For the United States, Xi's visit is an opportunity to assess the likely next president of China. What will be his priorities and political values? What type of negotiator is he likely to be? What new challenges or opportunities might he present after ten years of [President] Hu Jintao? It also offered the White House the chance to lay out the U.S. perspective on the bilateral relationship and its concerns and interests.

For China, it was a chance to test and hopefully show off the leadership potential of the likely next president of the country. It also offered Xi the opportunity to "negotiate" when the stakes are still relatively low.

Xi's job was not to break new ground, but to prevent any political catastrophe from ruining his succession prospects.

Did you get any indication that he might approach things differently than President Hu Jintao or his policies may be any different?

Xi's remarks did not differ in any substantial way from remarks made by previous Chinese leaders. He talked about the desirability of cooperation and consensus between the United States and China and the growing importance of the relationship, but certainly broke no new ground on issues such as human rights and trade. He was careful to couch his address in traditional terms--China is the largest developing economy and the United States is the largest developed economy--and to reference the leadership of Presidents Hu Jintao and Obama in setting the pace for the bilateral relationship.

What's your readout on how the White House, the State Department, and U.S. businesses perceive him in the United States?

Vice President Biden, while gracious at the outset of his remarks during the lunch when discussing his own trip to China last summer, quickly segued into a recitation of the challenges the U.S.-China bilateral relationship faces. His remarks suggested that the talks that the administration had with Xi in the morning were candid, possibly even challenging, and did not break any new ground. This, however, is not surprising. Xi's job was not to break new ground, but to prevent any political catastrophe from ruining his succession prospects.

How would you rate the last ten years of U.S.-China ties with President Hu Jintao at the helm?

Over the past ten years, the range of issues with which the United States and China must contend has expanded dramatically. However, the actual level of cooperation has not kept pace. Both China and the United States are committed to a stable and peaceful relationship, but it is characterized above all by friction, uncertainty, and mistrust.

Last week, the Chinese vice foreign minister said something similar--that there was a "trust deficit" between the United States and China. How do you think the two countries should work on gaining mutual trust?

There are a number of steps both China and the United States should pursue. Above all, the two sides need clarity of intent, predictability, shared foreign policy values and priorities, and mutual respect. These are the elements of trust, without which the relationship will continue to founder.

To make progress in addressing the trust deficit, however, both sides will need to take significant action on the home front--for the United States, this means getting its economic house in order and practicing what it preaches. For the Chinese side, this means significant and meaningful political reform.

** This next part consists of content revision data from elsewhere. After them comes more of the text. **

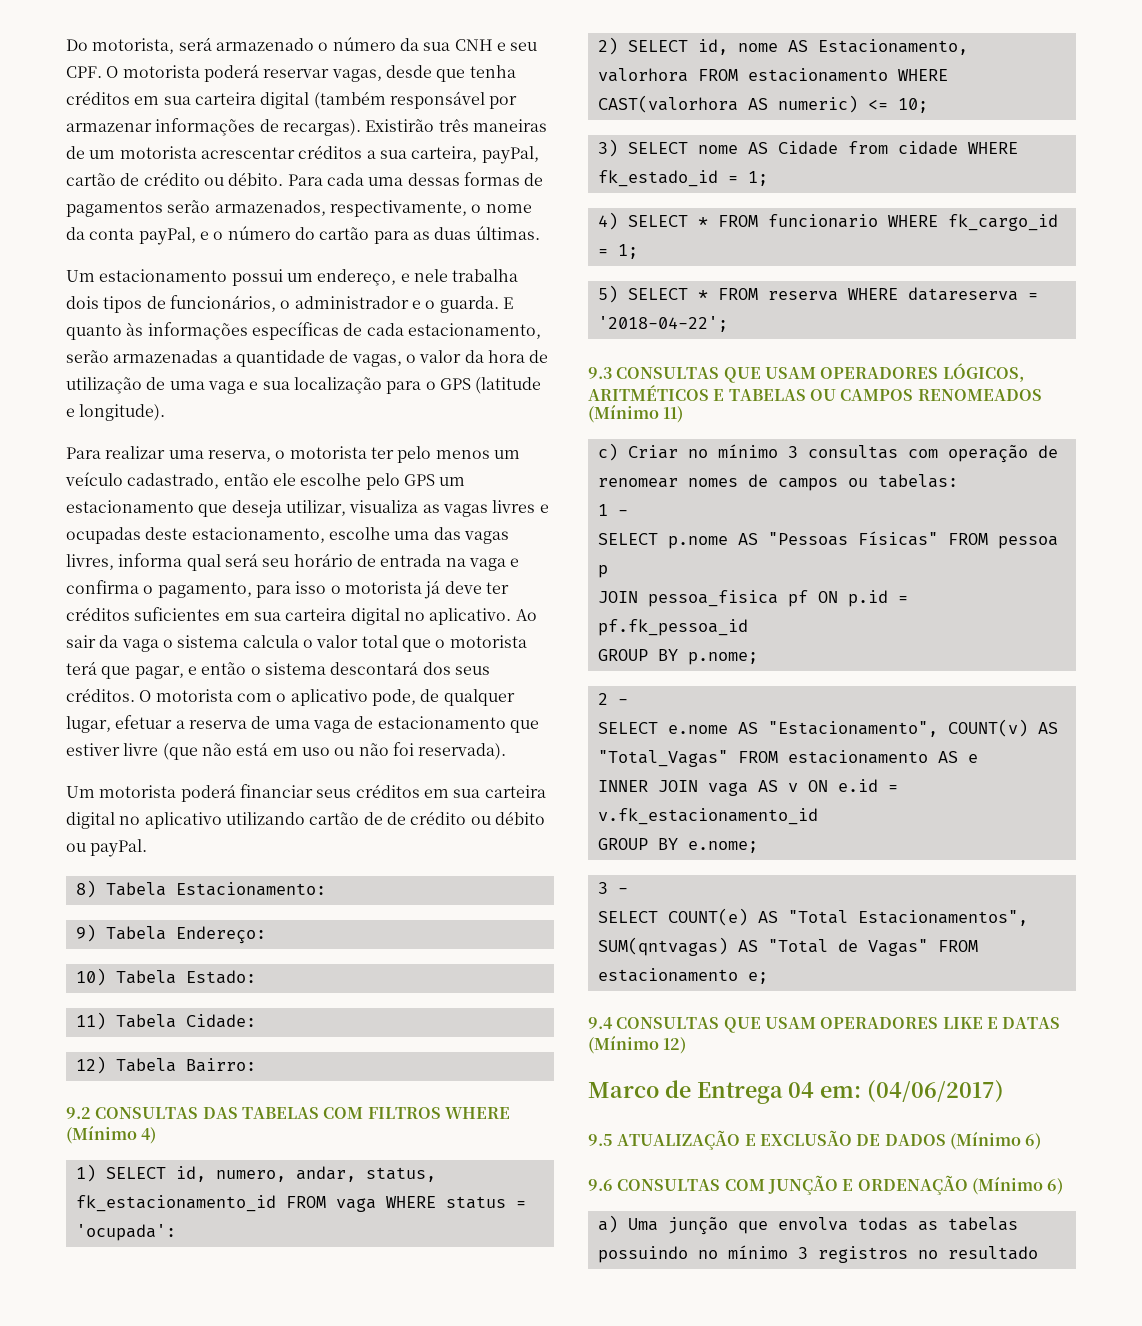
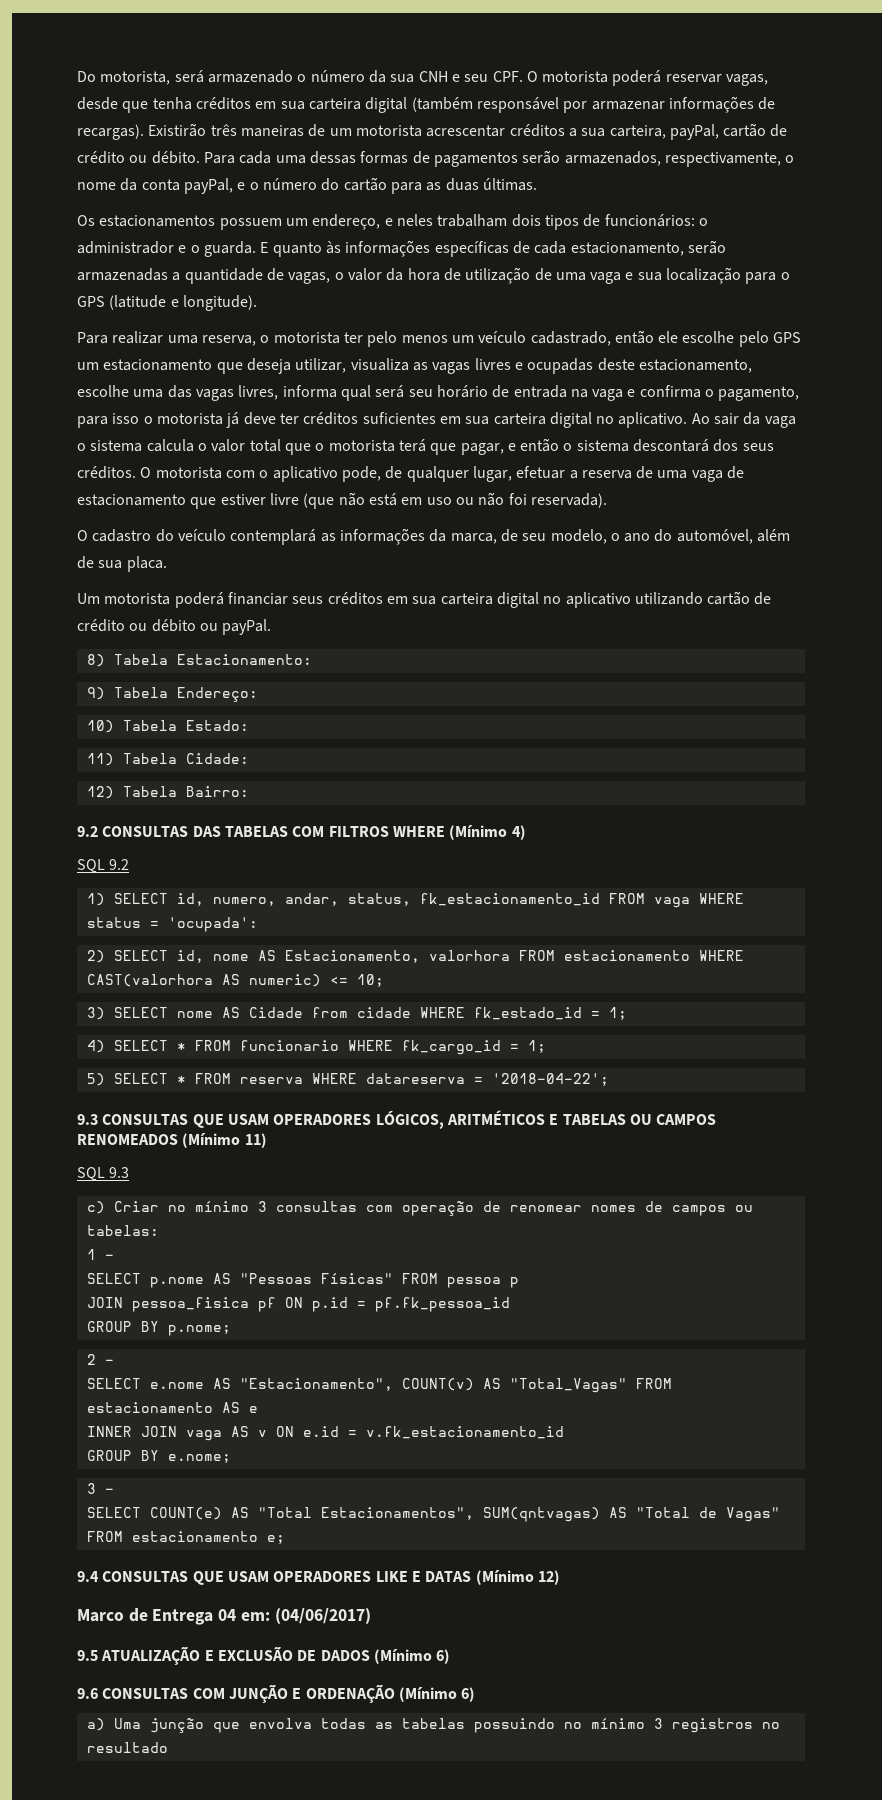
[66,269,283,286] Um estacionamento possui -> [77,215,282,230] Os estacionamentos possuem
[413,269,519,282] nele trabalha -> [396,214,508,227] neles trabalham
[169,295,276,312] funcionários, -> [604,214,695,227] funcionários:
(507, 751) none -> [77,528,791,545] [77,556,167,572] // O cadastro do veículo contemplará as informações da marca, de seu modelo, o ano do automóvel, além de sua placa.
[386,812,406,825] de -> (772, 598) none
(157, 1135) none -> [77,859,130,873] // SQL 9.2
(684, 414) none -> [77,1167,130,1181] // SQL 9.3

Both China and the United States are committed to a stable and peaceful relationship, but it is characterized above all by friction, uncertainty, and mistrust.

What should be the number one priority in U.S. policy toward China?

The number one priority in U.S. policy toward China should be working to address the trust deficit while ensuring that we remain deeply engaged with our allies. Striking the appropriate balance between engagement and hedging should be the essence of our China policy.

This sounds like what the United States is trying to do now, without much success. Where is the strategy failing and what should they be doing differently?

U.S. policy toward China is largely on the right track. The administration is learning how to work with China, around China, and even, when necessary, against China in multilateral fora with U.S. allies. It is a flexible policy that allows the United States to pursue its interests while recognizing that on different issues, different strategies will be necessary to ensure an optimal outcome.